Il tronco di un vecchio larice ha fermato la caduta del camoscio verso valle, costringendoci a un recupero difficoltoso, fra rocce imponenti nel primo tratto e terreno viscido senza possibilità di appiglio nella parte finale del cammino. Qui si percepiscono chiare le caratteristiche necessarie delle attrezzature e degli accessori che rendono la caccia un’attività possibile e sicura da svolgere, partendo dagli scarponi ai piedi. Accompagniamo Francesco fino all’ultimo tratto al di sotto del punto di caduta del camoscio per poi guidarlo con l’aiuto delle immagini appena registrate a trovare il selvatico nascosto dalla vegetazione.
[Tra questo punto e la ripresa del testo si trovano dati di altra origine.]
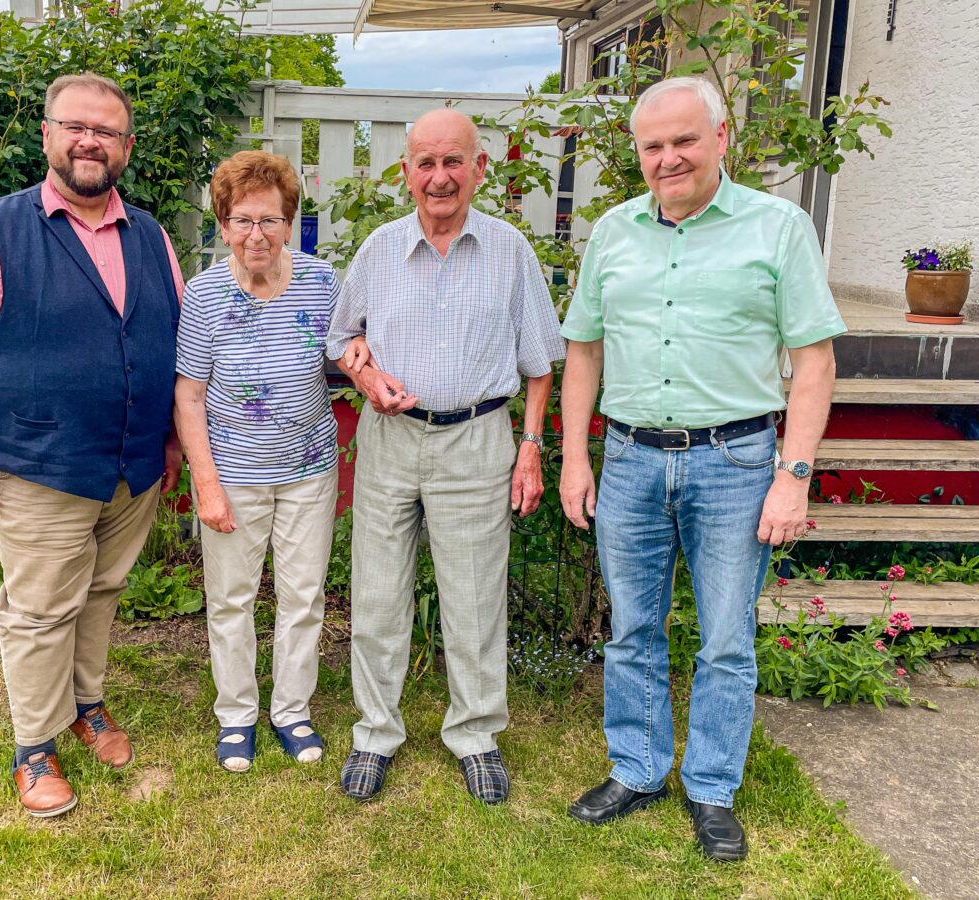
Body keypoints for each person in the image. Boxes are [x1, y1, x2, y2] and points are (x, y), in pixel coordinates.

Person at [558, 76, 844, 860]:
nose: (668, 157)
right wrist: (575, 458)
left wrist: (794, 474)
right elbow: (583, 352)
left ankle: (711, 789)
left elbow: (813, 364)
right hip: (629, 460)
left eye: (684, 140)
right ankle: (638, 769)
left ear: (722, 138)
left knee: (725, 638)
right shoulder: (613, 233)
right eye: (653, 146)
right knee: (633, 630)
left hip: (737, 461)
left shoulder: (778, 228)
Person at [0, 72, 185, 817]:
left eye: (107, 130)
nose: (90, 140)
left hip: (131, 464)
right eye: (76, 126)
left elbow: (169, 340)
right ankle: (33, 747)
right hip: (41, 463)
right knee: (37, 609)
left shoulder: (152, 236)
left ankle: (85, 703)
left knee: (100, 592)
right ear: (48, 136)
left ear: (126, 147)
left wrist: (166, 439)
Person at [326, 108, 566, 805]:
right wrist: (366, 376)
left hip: (477, 439)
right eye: (425, 163)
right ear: (405, 174)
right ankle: (375, 732)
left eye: (453, 161)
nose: (439, 177)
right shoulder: (376, 250)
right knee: (376, 596)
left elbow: (541, 364)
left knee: (474, 600)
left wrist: (530, 449)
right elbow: (341, 341)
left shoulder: (510, 251)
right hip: (391, 444)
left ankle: (476, 734)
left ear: (479, 169)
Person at [175, 151, 365, 772]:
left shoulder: (320, 282)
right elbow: (190, 394)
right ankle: (236, 715)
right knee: (231, 599)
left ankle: (291, 709)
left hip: (309, 469)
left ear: (289, 223)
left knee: (303, 596)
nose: (256, 234)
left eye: (270, 220)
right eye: (242, 221)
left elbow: (350, 351)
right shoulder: (204, 295)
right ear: (224, 225)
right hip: (232, 471)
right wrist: (206, 483)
Vania che ci aspetta a valle, ci saluta esultante quando arriviamo con il suo camoscio, una splendida femmina di oltre due anni che ora le sue mani esperte sapranno celebrare in cucina. I bambini di Vania osservano ammirati ogni particolare di quel selvatico, i colori, le corna uncinate, la perfezione di ogni particolare anatomico degli zoccoli che permettono ai camosci di muoversi con tanta leggerezza e sicurezza in territori alla vista impraticabili. I colori dell’autunno che avanza iniziano a notarsi anche nelle sfumature del vello che diventerà sempre più scuro e folto nel periodo invernale. È la natura che si svela a piccoli e sudati passi a chi è pronto e curioso di conoscerla, nel suo volto più vero, onesto e necessario, con un rispetto che niente ha a che vedere con l’idealizzazione né tanto meno l’umanizzazione di ciò che umano non è, bellissimo proprio per questo, perché altro da noi ma capace di mostrarci davvero chi siamo. Spero di tornare presto ad Asiago, per assaporare le carni cucinate da Vania e Francesco di quella femmina di camoscio, protagonista di una storia e di una caccia che oggi sento anche un po' mie.